Car Con Carne records every two weeks. They’re starting with friends and colleagues as guests and visiting local BBQ joints. If the Kickstarter really takes off, they’ll make changes to the show and maybe even record in BBQ meccas like Memphis.

4. Don’t wait for perfection

I won’t speak for what Mike and James might change about their project but there are a ton of small things I don’t like about BMGMP that I don’t yet have the time to fix: the way photos embed, how permalinks show up and not having built a complete list of sources, to name a few. I haven’t even decided whether the name is something that works. Some of this is the direct result of starting small. But the best way to learn and improve is by doing. If I didn’t start, it would never get better. And speaking of…

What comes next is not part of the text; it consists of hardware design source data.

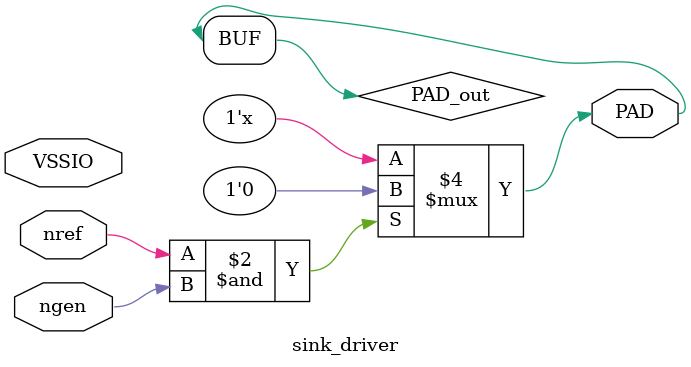
<source format=v>
`timescale 1ns / 10ps 
module sink_driver ( PAD, VSSIO, ngen, nref );

output  PAD;

input  VSSIO, ngen, nref;

reg PAD_out;

always @ (ngen or nref)
begin
	if (nref & ngen)
		PAD_out <= 1'b0;
	else 
		PAD_out <= 1'bz;
end

assign PAD = PAD_out;

endmodule

</source>
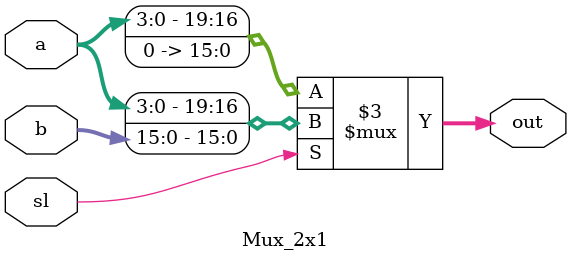
<source format=v>
`timescale 1ns / 1ps


module Mux_2x1(input [3:0] a,
    input [15:0]b,
    input sl,
    output reg [19:0] out);
    always @ (sl)
    begin
        if(sl)
            out = {a, b[15:0]};
        else
            out = {a, 16'b0};
    end
endmodule
</source>
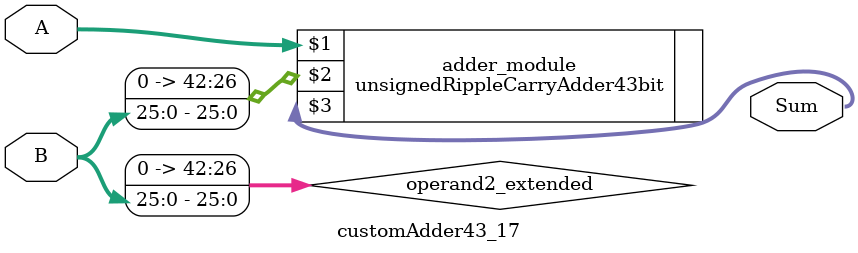
<source format=v>
module customAdder43_17(
                        input [42 : 0] A,
                        input [25 : 0] B,
                        
                        output [43 : 0] Sum
                );

        wire [42 : 0] operand2_extended;
        
        assign operand2_extended =  {17'b0, B};
        
        unsignedRippleCarryAdder43bit adder_module(
            A,
            operand2_extended,
            Sum
        );
        
        endmodule
        
</source>
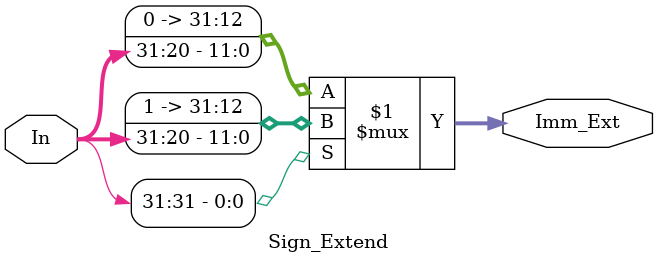
<source format=v>
module Sign_Extend (In,Imm_Ext);

    input [31:0] In;
    output [31:0] Imm_Ext;

    assign Imm_Ext = (In[31]) ? {{20{1'b1}},In[31:20]} :
                                {{20{1'b0}},In[31:20]};
    
endmodule
</source>
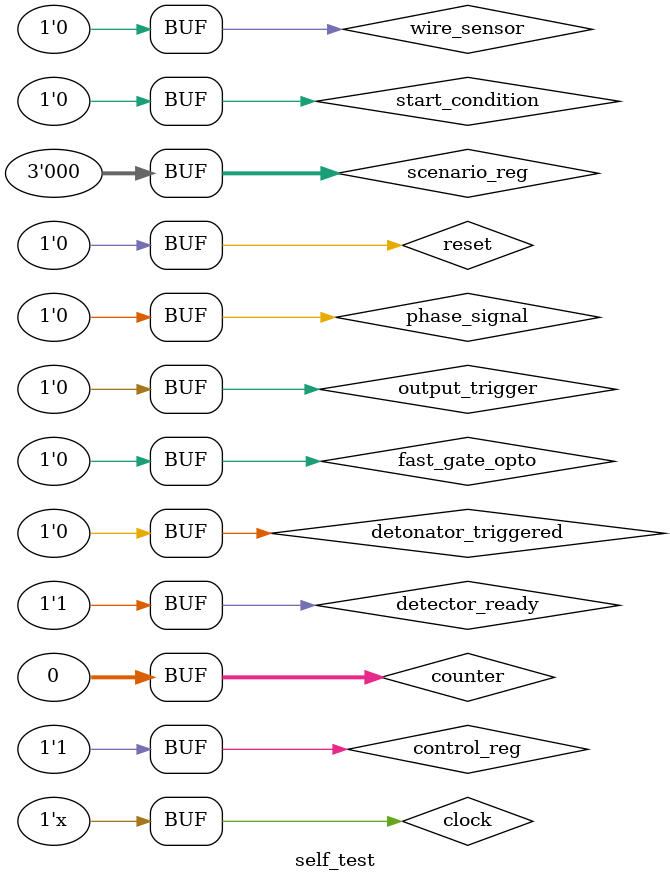
<source format=sv>
`timescale 1ns/10ps

module self_test();
	logic control_reg = 0;
	logic clock = 0;
    logic reset = 0;
    logic start_condition =0;
    logic fast_gate_opto = 0;
//    logic fast_gate_open = 0;
	logic phase_signal = 0;
    logic detector_ready = 1;
    logic wire_sensor = 0;
	
	localparam fg_open_delay = 0; 
	localparam detector_ready_timeout = 0; 
	localparam phase_shift = 0; 
	localparam detonate_len = 0;
	localparam trigger_len = 0;
	
	logic detonator_triggered = 0;
    logic output_trigger = 0;
    logic [7:0] scenario_state;
    int counter = 0;
	logic [2:0] scenario_reg = 0;

	localparam CLOCK = 2.5;
	
	always clock = #CLOCK ~clock;
	
	initial begin
		for (control_reg = 0; control_reg < 9; control_reg = control_reg + 1) begin
			#10us;
			if (control_reg == 4)
				control_reg = 0;
		end		
	end
	
	scenario_multiplexer scenario_mux(
		.control_reg_input(control_reg),
		.clock_reg_input(clock), 
		.reset_reg_input(reset),
		.start_reg_input(start_condition), 
		.fg_reg_input(fast_gate_opto), 
		.phase_reg_input(phase_signal), 
		.wire_reg_input(wire_sensor), 
		.detector_ready_reg_input(detector_ready),
		
		.fg_open_delay_reg_input(fg_open_delay), 
		.detectr_ready_timeout_reg_input(detector_ready_timeout), 
		.phase_shift_reg_input(phase_shift), 
		.detonate_len_reg_input(detonate_len), 
		.trigger_len_reg_input(trigger_len),
		
		.detonation_signal_reg_output(detonator_triggered),
		.trigger_reg_output(output_trigger),
		.scenario_state_reg_output(scenario_state),
		.counter_reg_output(counter),
		.scenario_reg_output(scenario_reg)
);
    
endmodule

</source>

5. If it’s worth it, you’ll find the time (a.k.a. It’s never the right time to start something new)

Like anyone else, Mike, James and I all have job and family responsibilities that keep us busy. In the two weeks I’ve been doing BMGMP I’ve missed a couple of morning runs. Eventually, I’ll re-adjust a find a new routine that allows time for all of it. (Easing up on my self-imposed publishing deadline of 7am would probably help.)

I created this side project as much for myself as anyone else. I’m not doing it because I think it will make money or get noticed or disrupt something or any of the other external reasons people start side projects. I’m doing it because it’s both fun and useful for me. If that’s true then it will probably feel that way for someone else, too. And all the reasons that get in the way of not doing it will cease being real obstacles and just be excuses.